Ondrej Certik said...

What exactly is the problem?

That you want to call

are_similar(t1,t2)

instead of

t1.are_similar(t1,t2)

(see the example below)?



Why are you making the methods static? Wouldn't it help just by making them normal methods? Then they could be used like this:

t1.are_similar(t2)

or

Triangle.are_similar(t1,t2)


Ondrej

Ondrej Certik said...

It doesn't want me to paste an example here:

Your HTML cannot be accepted: Tag is not allowed: ipython console

Ondrej Certik said...

In [1]: import sympy.modules.geometry as g

In [2]: p1 = g.Point(0, 0)

In [3]: p2 = g.Point(5, 0)

In [4]: p3 = g.Point(0, 5)

In [5]: t1 = g.Triangle(p1, p2, p3)

In [6]: t2 = g.Triangle(p1, p2, g.Point(Rational(5,2), sqrt(Rational(75,4))))
...:

In [7]: t2
Out[7]: Triangle(Point(0, 0), Point(5, 0), Point(5/2, 75/4**(1/2)))

In [8]: t1
Out[8]: Triangle(Point(0, 0), Point(5, 0), Point(0, 5))

In [9]: t1.ar
t1.are_similar t1.area

In [9]: t1.are_similar(t2)
---------------------------------------------------------------------------
exceptions.TypeError Traceback (most recent call last)

/home/ondra/sympy/ipython console

TypeError: are_similar() takes exactly 2 arguments (1 given)

In [10]: t1.are_similar(t1,t2)
Out[10]: False

Ondrej Certik said...

ok, I succeeded.

Jason G said...

I made them static because I felt like it actually reads a bit better. If I didn't force it to be used in a static way then it should almost be named is_similar() instead. A similar argument for other are_***() methods I have.

Do you think it would be better to not have them static?

Jim said...

I think you want them on the classes in case you hit something that cares about the class. (Example: I could imagine an is_similar method for rectangles or even polygons that might be different from your implementation for triangles.)

That said, I agree that is_similar(A, B) reads better than A.is_similar(B).

I think the way to handle that is with (what Python may eventually call) "generic functions". A good example is the builtin len.

len(x)

will end up calling x.__len__(), though there may be fallback logic later.

is_similar(A, B)

could, by default, do something like:

res=NotImplemented
try:
....res = A.is_similar(B)
except (AttributeError, TypeError):
....pass
if res is NotImplemented:
....try:
........res = B.is_similar(A)
....except (AttributeError, TypeError):
........pass
return res


-jJ

Jim said...

Note that I'm not saying to change the name between "are_similar" and "is_similar".
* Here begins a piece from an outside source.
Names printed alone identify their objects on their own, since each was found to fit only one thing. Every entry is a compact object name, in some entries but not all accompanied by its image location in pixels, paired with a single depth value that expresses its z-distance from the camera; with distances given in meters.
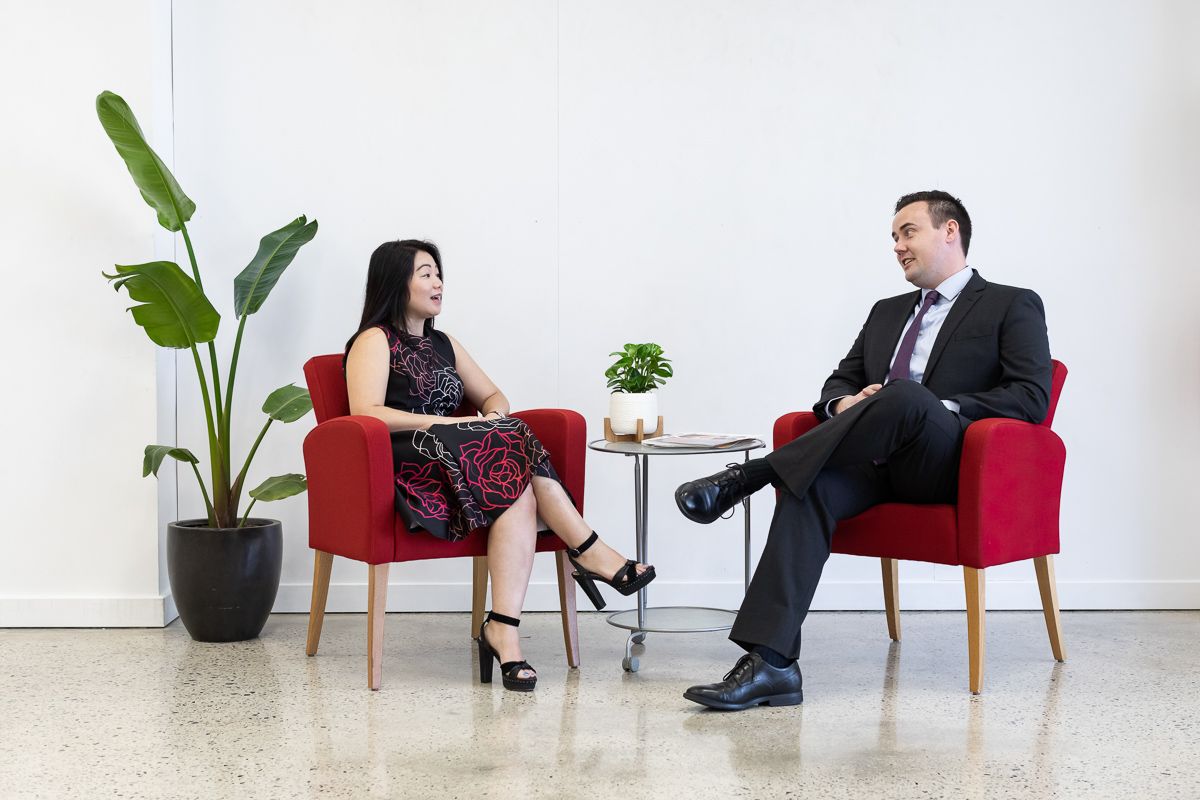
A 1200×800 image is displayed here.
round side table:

is_similar seems more intuitive, are_similar seems more correct (since the arguments are plural), neither seems right.

For the class-based implementation methods, you may want left- and right- hand versions (like __add__ and __radd__), though I hope you don't need them for similarity. You may also want to give them underscore names.

__similar__ would be right, exctpt that double-underscopre is supposedly reserved to the python implementation itself, or things aspiring to be part of the implementation.

_similar_ might be a least of evils, but I don't feel strongly.

similar would be correct for the generic function, but might be too broad. Is there a SymPy standard for predicates, similar to the common-lisp -p? (That is, in Lisp, I would name is similar-p.)

-jJ

Jason G said...

Yeah, that's probably what I'll do. I completely neglected the fact that similarity could/will be used elsewhere. What you have mentioned is sort of how I'm already doing my intersection.

My next step is to clean things up and fill in a few of the missing pieces.